El ambiente fresco despierta los sentidos -la tramontana de días atrás se ha fundido y el aire está calmado-, ya no siento los aguijones de la arena fría ni otra sensación que la de serenidad. Los pensamientos se aquietan. Me envuelve la belleza, me siento viva. Parece como si en mi interior se forme otra constitución, como si ya no necesitara nada, más allá de las sensaciones del momento. Vibro con el sol que se levanta sobre el agua, con las marismas y balsas, con el río que transcurre pausadamente en la armonía de ese instante. Ahora el sol despliega el pelo violáceo y sonríe, como si todo se tratara de una joya, de una creación. Siento pájaros que despiertan y pian hacia el lado de las balsas. Quién sabe si son senderos patinegros de los que viven en este paraje. Imagino a las tortugas de estaño, el pez fartet que cría. Trato de seguir inmersa en la calma. Pero todo lo que se quiere retener escapa. Y me siento impelida a andar de nuevo y abrazar el paisaje con la mirada: las islas, las nubes deshilachadas, la luz tamizada son de una gran belleza. Me giro de cara al río Ter, que baja sosegadamente, y me dejo llevar por el instinto: cojo guijarros, pequeñas piedras que el agua ha desgastado, y las arrojo al río tratando de llegar lejos. Me siento como la niña que fui y que todavía vive en mí. Recuerdo al poeta Joan Vinyoli: “Arrójate a la noche./ Escucha los pájaros, mira el día/ cómo nace./ Vuelve a ver las cosas/ en los ojos de un niño./ Vuelve a leer en los libros/ ahora que es tarde. / Tienes que hacer otra vida”. Delante de mí se extiende una playa que se alarga desde la Punta del Molinet y el Cabo de la Barra del Montgrí hasta la Punta de la Cruz de Begur.

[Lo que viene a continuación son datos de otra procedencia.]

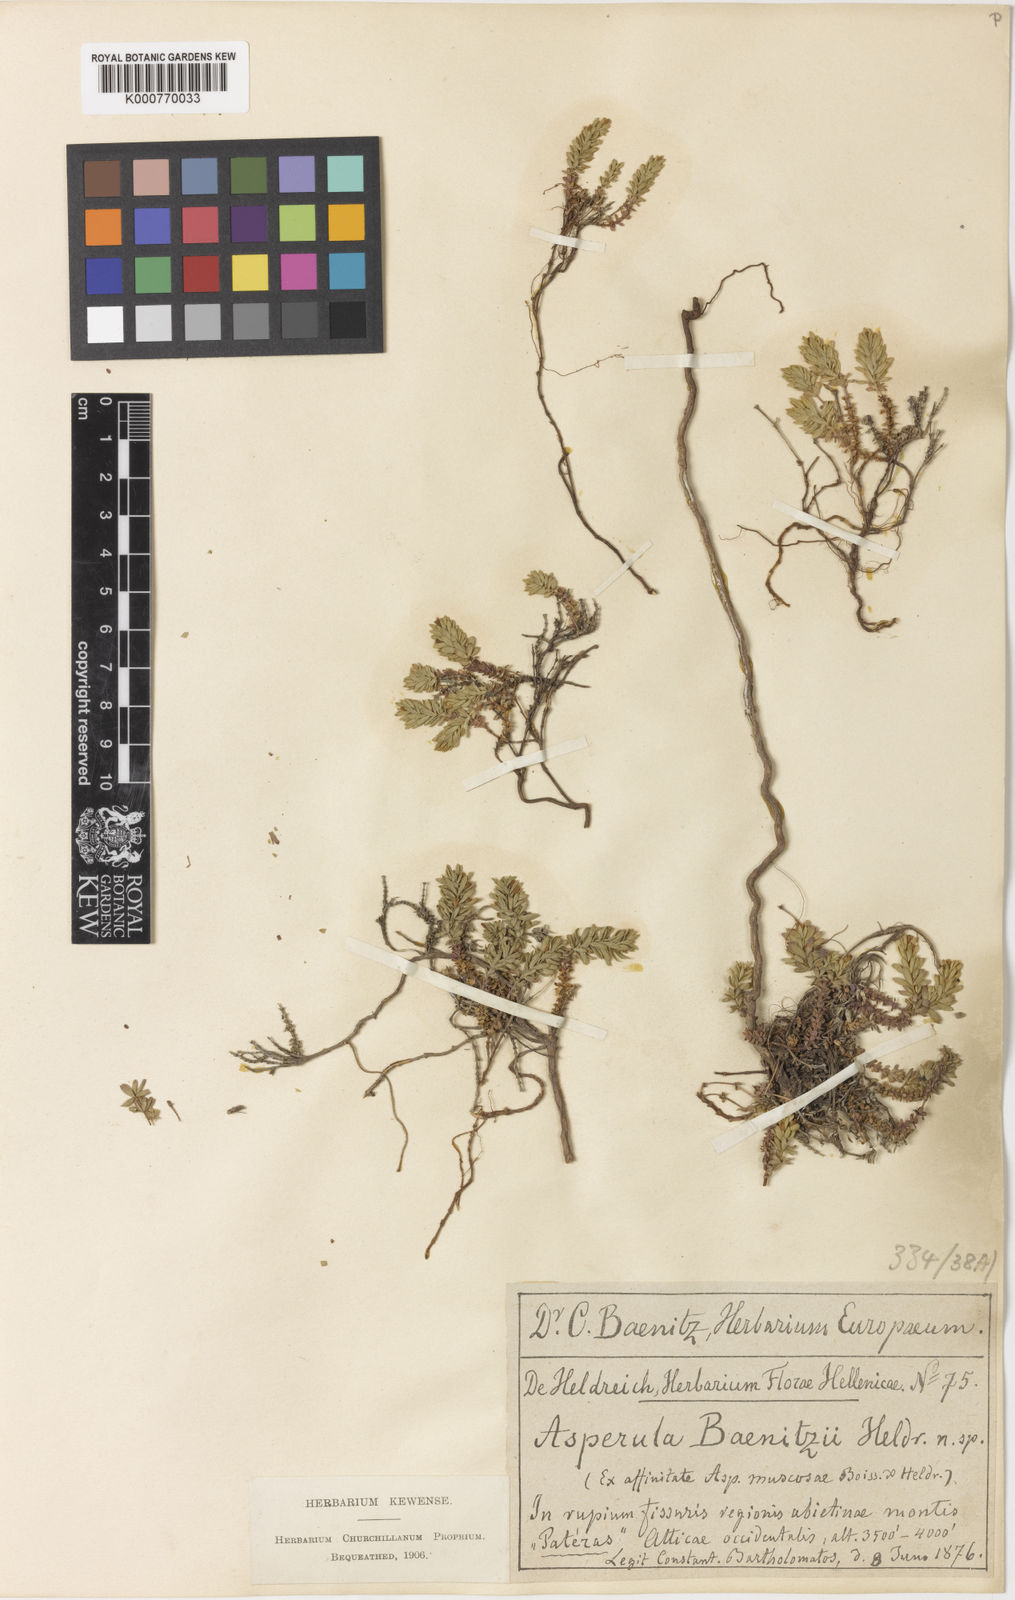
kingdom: Plantae
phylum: Tracheophyta
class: Magnoliopsida
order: Gentianales
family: Rubiaceae
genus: Thliphthisa
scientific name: Thliphthisa baenitzii
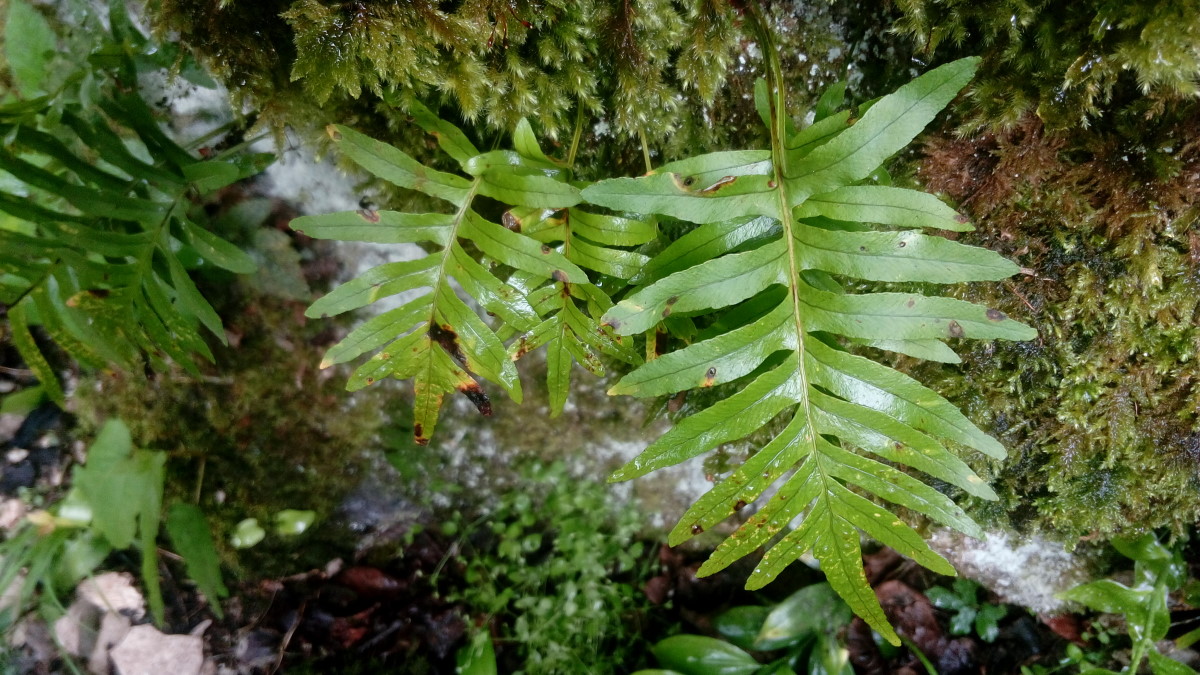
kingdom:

De vuelta, siguiendo el camino de barandillas de madera, observo las lagunas litorales y el mirador de la Pletera. Me voy con la convicción de que hacer cosas como ésta fortalece el estado de ánimo. Contemplar el amanecer es una experiencia emocional cuyo clímax tiene el punto máximo de elevación cuando el sol saca el ojo por el horizonte borrando las sombras. A menudo nos lo perdemos por culpa de los horarios, el sueño o la pereza, pero madrugar así nos predispone a tener un buen día. Cada amanecer que iniciamos es un regalo de la existencia. Ya en el coche, escucho la canción de “La casa del sol naciente” de Bob Dylan.